Datacenters have experienced rapid growths, and the growth rate is expected to accelerate. The torrid development is fueled by an increasing demand, and made possible by reduced costs of the components of datacenters. Datacenter are chiefly constructed from processing nodes, storage nodes, and networks that connects the processing nodes and the storage nodes. Both the processing nodes and the storage nodes have become smaller, less expensive, and more energy efficient, allowing datacenters to pack more processing and storage nodes into smaller spaces to meet the increasing demand for data processing and storage. As the processing nodes consume more and more data at higher rates, and retrieve and store the data from and into storage nodes, the networks must transmit more and more data at higher speeds between increasing numbers of connections. As a result, the costs of the networks have become significant, in relationship to the falling costs of the processing and storage nodes. One estimate puts the cost of the networks at ˜50% of new datacenters.
In a traditional datacenter, processing nodes are typically connected via a single primary network. Secondary networks, if any, are primarily used for administrative purpose and is not a topic of discussion here. Each processing node may have one or more locally attached long term storage devices such as hard disks or solid state disks. A processing node accesses its long term storage device to satisfy its internal needs and often on behalf of a system-wide distributed storage system. A number of processing nodes, each with one or more long term storage devices are packaged in a processing module. The computing power of the datacenter is scaled up primarily by adding processing modules. This construction framework places a heavy demand on the primary high-speed network, since every processing node added relies on the primary high-speed network to communicate with existing processing nodes. The capacity of the high-speed network has to increase in proportion to the numbers of processor nodes added. Because processing nodes are becoming faster and less expensive, while fast connectivity is getting more expensive, high-speed network costs have become the bottleneck that impedes the scaling up of datacenter computing capacity at low cost.
Facebook has set out the Open Compute Project, aiming to develop datacenter servers that are both energy- and cost-efficient. The solutions that the Open Compute Project promotes includes vanity-free design of hardware, open vault storage building blocks, mechanical mounting system, and high disk densities. The result of these efforts are datacenters made of vanity-free servers that are up to 38% more energy-efficient and up to 24% less expensive to build and run than traditional server hardware. However, the solutions practiced in the Open Compute Project amounts to optimization of packing processor nodes. The fundamental dichotomy between a processing function and a storage function, along with the resulting network traffic between the processing nodes that dedicated to computing and storage devices dedicated for storage, remains unchanged.

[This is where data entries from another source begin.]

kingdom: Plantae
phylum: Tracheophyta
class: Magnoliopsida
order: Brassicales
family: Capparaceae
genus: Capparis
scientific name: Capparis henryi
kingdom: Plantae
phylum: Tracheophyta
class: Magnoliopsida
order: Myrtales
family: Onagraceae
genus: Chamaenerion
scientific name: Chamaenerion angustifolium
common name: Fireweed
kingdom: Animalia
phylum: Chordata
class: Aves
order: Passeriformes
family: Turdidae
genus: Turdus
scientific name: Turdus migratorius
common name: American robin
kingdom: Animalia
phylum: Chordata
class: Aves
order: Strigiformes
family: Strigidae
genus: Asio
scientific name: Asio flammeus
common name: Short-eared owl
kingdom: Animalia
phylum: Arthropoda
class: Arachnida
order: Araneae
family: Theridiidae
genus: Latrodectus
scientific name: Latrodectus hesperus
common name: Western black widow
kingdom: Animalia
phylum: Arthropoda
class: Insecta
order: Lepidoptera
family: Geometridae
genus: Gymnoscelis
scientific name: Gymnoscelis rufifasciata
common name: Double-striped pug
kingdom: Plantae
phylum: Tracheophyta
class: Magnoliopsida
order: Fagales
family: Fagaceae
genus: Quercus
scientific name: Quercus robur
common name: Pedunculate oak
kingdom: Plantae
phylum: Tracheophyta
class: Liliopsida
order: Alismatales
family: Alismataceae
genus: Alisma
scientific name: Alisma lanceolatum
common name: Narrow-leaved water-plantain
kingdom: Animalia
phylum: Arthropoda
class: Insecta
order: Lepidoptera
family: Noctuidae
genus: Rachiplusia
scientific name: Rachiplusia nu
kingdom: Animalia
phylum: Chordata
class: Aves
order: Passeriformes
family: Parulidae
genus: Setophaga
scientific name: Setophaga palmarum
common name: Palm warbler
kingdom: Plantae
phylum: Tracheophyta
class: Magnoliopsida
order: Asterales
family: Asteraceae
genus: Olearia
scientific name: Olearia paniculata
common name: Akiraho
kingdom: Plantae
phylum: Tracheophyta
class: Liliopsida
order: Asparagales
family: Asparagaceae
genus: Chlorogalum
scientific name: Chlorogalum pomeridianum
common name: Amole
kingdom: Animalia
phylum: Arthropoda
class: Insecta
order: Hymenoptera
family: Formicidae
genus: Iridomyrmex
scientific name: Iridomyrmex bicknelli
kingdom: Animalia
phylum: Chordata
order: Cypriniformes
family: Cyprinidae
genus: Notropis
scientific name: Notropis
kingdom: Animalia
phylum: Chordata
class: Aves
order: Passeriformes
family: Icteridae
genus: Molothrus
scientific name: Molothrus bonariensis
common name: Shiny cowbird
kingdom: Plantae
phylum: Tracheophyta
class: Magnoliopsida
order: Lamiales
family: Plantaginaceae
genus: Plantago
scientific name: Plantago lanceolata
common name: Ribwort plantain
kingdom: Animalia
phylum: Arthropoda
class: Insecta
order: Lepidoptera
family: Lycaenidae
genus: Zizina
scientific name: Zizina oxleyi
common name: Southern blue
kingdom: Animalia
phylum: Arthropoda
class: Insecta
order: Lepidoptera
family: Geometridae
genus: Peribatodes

Nutanix has developed Nutanix Virtual Computing Platform that incorporates a high speed storage (Server Flash) and low speed storage (Hard Disk Storage) locally to processing nodes, to increase the speed and efficiency of computing for datacenters. However, no fundamental network improvement is revealed.
Thus there remains a need for keeping the demand for fast connectivity in datacenter at bay while adding more processing nodes to accommodate the ever-increasing need for more computing power. Preferably, when new processing nodes are added into an existing computer system, the new processing nodes contain their networking functionality and do not require dedicated network equipment to be installed, so that computing power and network capacity grow along with the addition of the processing nodes.